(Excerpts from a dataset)
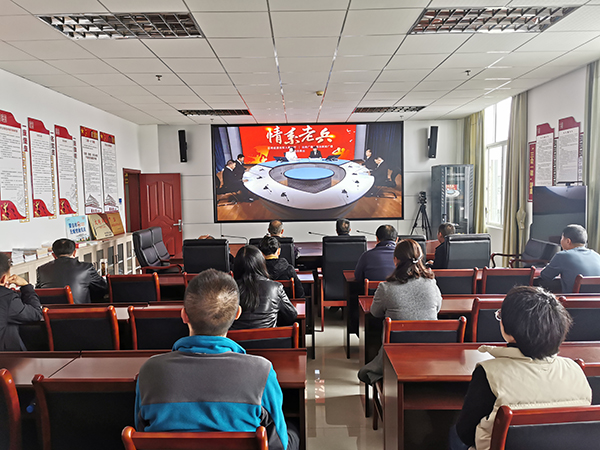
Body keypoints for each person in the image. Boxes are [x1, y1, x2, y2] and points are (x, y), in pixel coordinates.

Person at [135, 269, 299, 450]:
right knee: (294, 432)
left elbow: (141, 432)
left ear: (184, 315)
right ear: (237, 314)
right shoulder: (262, 371)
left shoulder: (149, 371)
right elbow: (279, 445)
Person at [450, 286, 591, 450]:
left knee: (454, 434)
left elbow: (466, 433)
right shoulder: (575, 370)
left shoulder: (489, 372)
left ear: (511, 329)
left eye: (501, 316)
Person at [357, 239, 442, 384]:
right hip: (430, 355)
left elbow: (375, 312)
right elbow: (438, 308)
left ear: (395, 260)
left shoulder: (386, 287)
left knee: (365, 372)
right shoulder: (431, 284)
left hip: (396, 355)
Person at [230, 245, 297, 329]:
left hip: (235, 337)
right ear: (261, 264)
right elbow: (292, 315)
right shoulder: (275, 288)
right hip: (269, 337)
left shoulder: (228, 289)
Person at [36, 238, 108, 304]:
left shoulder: (42, 270)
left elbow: (38, 293)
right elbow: (103, 288)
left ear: (53, 255)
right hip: (80, 312)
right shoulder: (86, 268)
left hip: (50, 312)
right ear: (74, 252)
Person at [538, 224, 600, 293]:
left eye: (562, 238)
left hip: (573, 299)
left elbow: (545, 276)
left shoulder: (562, 256)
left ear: (568, 241)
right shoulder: (597, 255)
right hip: (596, 299)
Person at [0, 252, 42, 350]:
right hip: (7, 358)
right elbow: (36, 313)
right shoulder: (7, 298)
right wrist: (26, 286)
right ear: (4, 279)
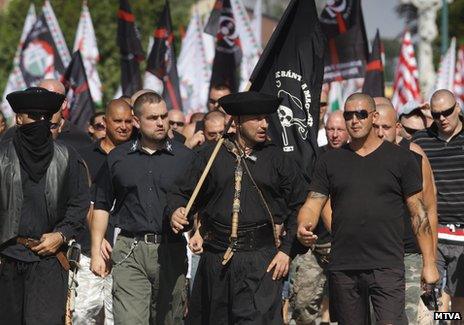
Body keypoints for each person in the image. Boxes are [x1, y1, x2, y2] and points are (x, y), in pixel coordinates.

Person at [297, 93, 438, 325]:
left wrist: (429, 263)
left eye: (361, 114)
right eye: (349, 115)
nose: (355, 120)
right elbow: (313, 201)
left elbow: (418, 214)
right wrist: (305, 224)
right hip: (344, 267)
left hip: (387, 266)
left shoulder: (402, 159)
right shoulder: (329, 161)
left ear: (373, 117)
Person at [168, 91, 308, 324]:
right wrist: (176, 211)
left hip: (261, 261)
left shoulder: (278, 159)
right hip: (216, 259)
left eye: (266, 118)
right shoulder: (210, 155)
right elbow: (180, 193)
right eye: (257, 118)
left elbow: (300, 205)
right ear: (238, 121)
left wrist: (286, 250)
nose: (264, 124)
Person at [90, 92, 195, 325]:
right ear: (137, 121)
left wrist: (193, 223)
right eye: (153, 117)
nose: (161, 122)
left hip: (171, 248)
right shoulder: (118, 157)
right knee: (129, 320)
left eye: (164, 116)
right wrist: (97, 249)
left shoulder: (186, 157)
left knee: (169, 319)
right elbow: (102, 204)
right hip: (130, 250)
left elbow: (200, 202)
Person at [0, 87, 90, 324]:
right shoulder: (1, 156)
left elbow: (79, 204)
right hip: (6, 261)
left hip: (49, 262)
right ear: (19, 118)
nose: (40, 122)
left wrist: (61, 235)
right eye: (33, 116)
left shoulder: (68, 156)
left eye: (45, 117)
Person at [373, 100, 438, 324]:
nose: (380, 133)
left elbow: (429, 210)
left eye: (386, 127)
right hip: (372, 254)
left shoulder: (414, 155)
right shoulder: (358, 154)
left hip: (409, 253)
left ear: (397, 127)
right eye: (376, 127)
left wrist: (430, 262)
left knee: (406, 318)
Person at [73, 98, 134, 325]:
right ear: (105, 122)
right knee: (82, 314)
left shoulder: (139, 156)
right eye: (117, 121)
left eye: (128, 121)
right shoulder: (82, 156)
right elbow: (84, 202)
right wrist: (99, 243)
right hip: (90, 250)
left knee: (117, 318)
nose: (123, 126)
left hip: (128, 252)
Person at [290, 111, 349, 325]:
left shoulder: (357, 158)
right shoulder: (315, 158)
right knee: (303, 306)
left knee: (347, 307)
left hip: (347, 246)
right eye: (330, 129)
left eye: (339, 129)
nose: (334, 134)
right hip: (314, 246)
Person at [412, 89, 464, 319]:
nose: (442, 118)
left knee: (459, 304)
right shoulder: (421, 140)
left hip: (462, 236)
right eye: (436, 114)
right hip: (432, 233)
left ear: (458, 109)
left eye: (447, 112)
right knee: (430, 298)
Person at [1, 79, 93, 150]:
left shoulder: (81, 139)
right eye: (39, 97)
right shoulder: (13, 134)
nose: (45, 102)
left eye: (52, 98)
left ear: (64, 103)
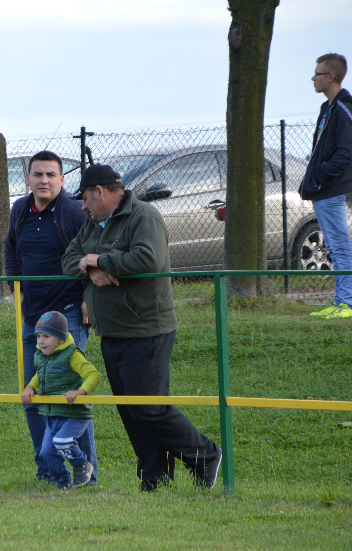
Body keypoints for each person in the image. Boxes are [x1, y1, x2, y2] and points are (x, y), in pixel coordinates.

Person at [62, 164, 222, 491]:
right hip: (112, 331)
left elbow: (148, 259)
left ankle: (204, 455)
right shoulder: (93, 224)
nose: (83, 206)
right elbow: (69, 259)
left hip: (147, 328)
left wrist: (98, 260)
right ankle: (154, 476)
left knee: (148, 408)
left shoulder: (144, 217)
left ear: (101, 192)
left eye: (86, 198)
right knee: (130, 411)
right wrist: (89, 269)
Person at [3, 150, 97, 485]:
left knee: (70, 403)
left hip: (68, 316)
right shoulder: (19, 210)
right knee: (32, 398)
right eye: (38, 174)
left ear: (62, 179)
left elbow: (93, 252)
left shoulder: (73, 211)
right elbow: (10, 249)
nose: (44, 180)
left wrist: (89, 297)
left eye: (51, 175)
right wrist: (19, 290)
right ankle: (49, 472)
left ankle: (86, 476)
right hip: (32, 319)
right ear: (27, 179)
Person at [303, 53, 352, 319]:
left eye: (318, 73)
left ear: (331, 77)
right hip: (322, 190)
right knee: (335, 245)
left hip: (332, 190)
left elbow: (345, 153)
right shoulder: (328, 108)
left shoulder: (344, 109)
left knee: (339, 245)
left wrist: (323, 175)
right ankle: (340, 300)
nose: (313, 78)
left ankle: (349, 303)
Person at [19, 311, 101, 489]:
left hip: (74, 414)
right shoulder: (41, 357)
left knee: (62, 441)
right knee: (47, 451)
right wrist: (30, 387)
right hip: (53, 413)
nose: (41, 341)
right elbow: (40, 377)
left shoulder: (72, 355)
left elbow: (93, 375)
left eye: (46, 337)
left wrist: (80, 392)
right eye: (38, 336)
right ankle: (63, 481)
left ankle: (82, 464)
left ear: (61, 339)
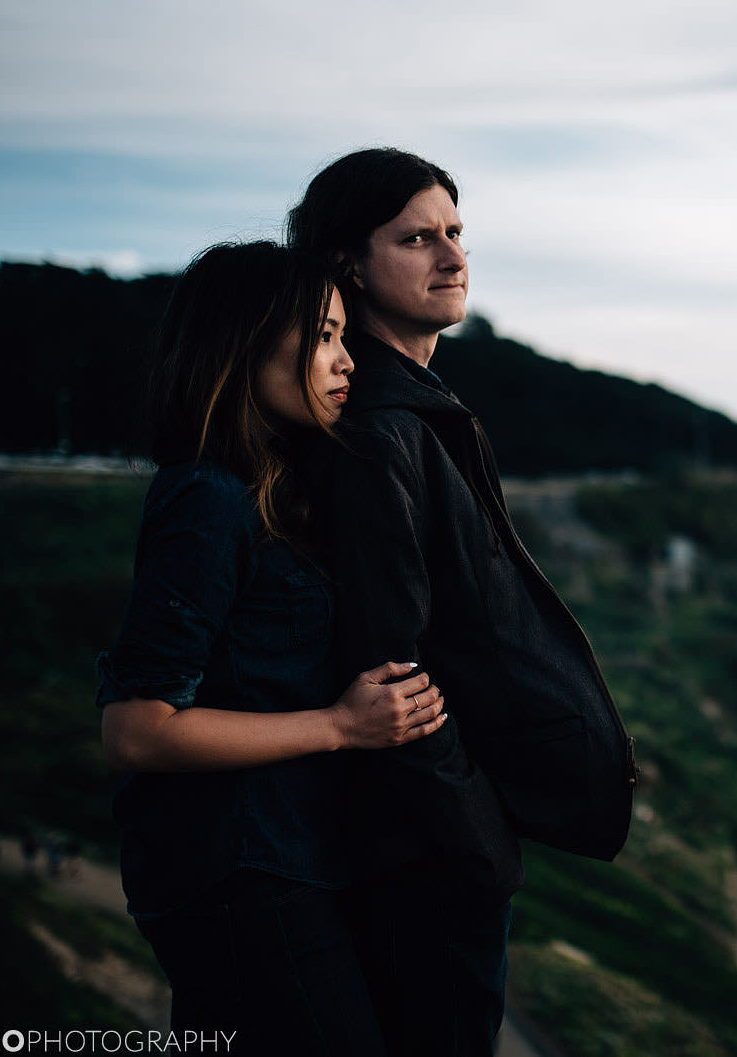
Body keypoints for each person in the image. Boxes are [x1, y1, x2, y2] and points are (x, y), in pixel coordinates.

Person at [287, 149, 636, 1057]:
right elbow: (386, 667)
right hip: (423, 855)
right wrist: (474, 835)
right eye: (415, 238)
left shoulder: (422, 411)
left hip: (435, 846)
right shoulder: (382, 433)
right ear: (347, 266)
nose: (451, 258)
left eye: (455, 233)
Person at [96, 240, 448, 1056]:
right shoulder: (206, 498)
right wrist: (340, 725)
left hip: (272, 867)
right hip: (239, 876)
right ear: (245, 342)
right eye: (323, 335)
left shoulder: (262, 492)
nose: (344, 359)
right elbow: (136, 729)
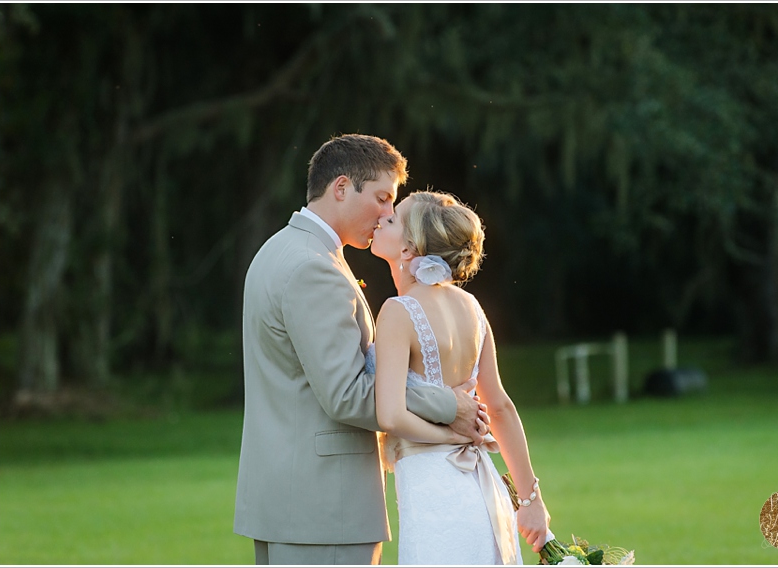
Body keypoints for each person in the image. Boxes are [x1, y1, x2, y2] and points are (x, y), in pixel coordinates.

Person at [233, 135, 488, 565]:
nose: (389, 213)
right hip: (325, 506)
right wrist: (448, 404)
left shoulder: (281, 250)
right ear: (341, 188)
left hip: (293, 502)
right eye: (383, 198)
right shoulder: (315, 267)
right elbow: (346, 394)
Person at [369, 190, 552, 565]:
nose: (382, 217)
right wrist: (531, 500)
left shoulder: (397, 312)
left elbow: (388, 415)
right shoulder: (471, 306)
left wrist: (446, 435)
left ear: (408, 249)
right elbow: (499, 406)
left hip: (432, 490)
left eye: (393, 218)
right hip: (481, 487)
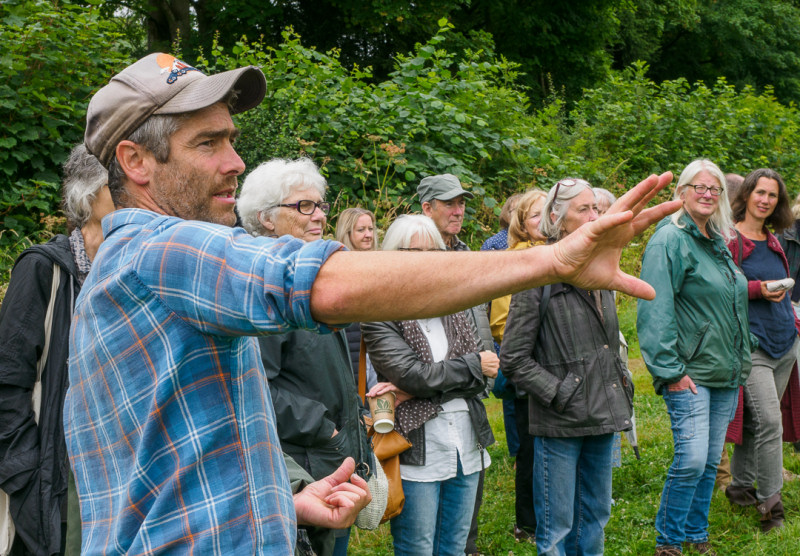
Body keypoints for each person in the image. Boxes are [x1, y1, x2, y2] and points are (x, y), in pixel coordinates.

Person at [67, 51, 679, 554]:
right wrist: (551, 259)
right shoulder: (157, 249)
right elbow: (324, 284)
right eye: (208, 144)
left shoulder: (151, 269)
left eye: (232, 139)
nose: (236, 161)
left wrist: (279, 501)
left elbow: (159, 461)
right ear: (136, 162)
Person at [236, 158, 373, 555]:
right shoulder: (262, 288)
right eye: (303, 207)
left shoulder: (304, 277)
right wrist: (322, 425)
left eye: (320, 206)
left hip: (332, 457)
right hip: (298, 465)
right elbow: (253, 384)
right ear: (265, 219)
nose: (319, 217)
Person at [500, 178, 632, 556]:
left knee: (595, 517)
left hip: (604, 412)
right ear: (557, 218)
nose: (594, 216)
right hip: (560, 421)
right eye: (584, 210)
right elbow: (513, 358)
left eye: (596, 208)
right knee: (557, 528)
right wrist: (560, 392)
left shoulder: (601, 266)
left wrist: (618, 383)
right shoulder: (538, 273)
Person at [361, 214, 499, 556]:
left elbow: (486, 374)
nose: (424, 257)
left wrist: (418, 386)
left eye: (432, 249)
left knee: (454, 545)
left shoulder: (454, 302)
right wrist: (462, 370)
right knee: (417, 548)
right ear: (394, 253)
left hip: (466, 443)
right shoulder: (379, 310)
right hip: (416, 447)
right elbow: (413, 374)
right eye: (413, 249)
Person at [0, 144, 113, 556]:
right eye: (113, 182)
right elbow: (6, 381)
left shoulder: (134, 269)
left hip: (118, 487)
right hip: (56, 489)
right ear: (87, 194)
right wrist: (26, 477)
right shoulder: (44, 269)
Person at [637, 159, 753, 556]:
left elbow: (731, 302)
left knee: (707, 464)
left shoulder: (717, 239)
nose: (706, 194)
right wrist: (670, 370)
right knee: (690, 460)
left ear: (721, 196)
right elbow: (655, 307)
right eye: (698, 187)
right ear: (681, 192)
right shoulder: (670, 239)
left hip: (725, 371)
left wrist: (742, 356)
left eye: (714, 189)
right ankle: (668, 544)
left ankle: (694, 535)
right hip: (690, 373)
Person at [723, 168, 798, 532]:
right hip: (752, 346)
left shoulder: (775, 239)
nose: (766, 200)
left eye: (773, 195)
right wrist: (757, 290)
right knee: (770, 422)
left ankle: (740, 487)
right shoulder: (730, 240)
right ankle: (772, 508)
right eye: (760, 193)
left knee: (756, 421)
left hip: (786, 342)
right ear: (747, 195)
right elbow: (721, 290)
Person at [489, 188, 547, 544]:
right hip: (529, 367)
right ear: (522, 223)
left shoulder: (568, 253)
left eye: (550, 212)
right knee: (529, 449)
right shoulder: (511, 260)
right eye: (536, 214)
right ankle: (527, 522)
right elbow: (500, 322)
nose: (544, 220)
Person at [334, 207, 379, 389]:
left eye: (370, 229)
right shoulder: (337, 266)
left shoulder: (380, 265)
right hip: (351, 344)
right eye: (361, 230)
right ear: (347, 232)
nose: (368, 235)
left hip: (375, 348)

* _Exercise prompt_:
Only the lines above from the line containing "right eye: (584, 210)" through the line containing "left knee: (454, 545)" should be retyped, exactly and with both ends included.

* _Result_:
right eye: (584, 210)
right elbow: (513, 358)
left eye: (596, 208)
right knee: (557, 528)
right wrist: (560, 392)
left shoulder: (601, 266)
left wrist: (618, 383)
right shoulder: (538, 273)
Person at [361, 214, 499, 556]:
left elbow: (486, 374)
nose: (424, 257)
left wrist: (418, 386)
left eye: (432, 249)
left knee: (454, 545)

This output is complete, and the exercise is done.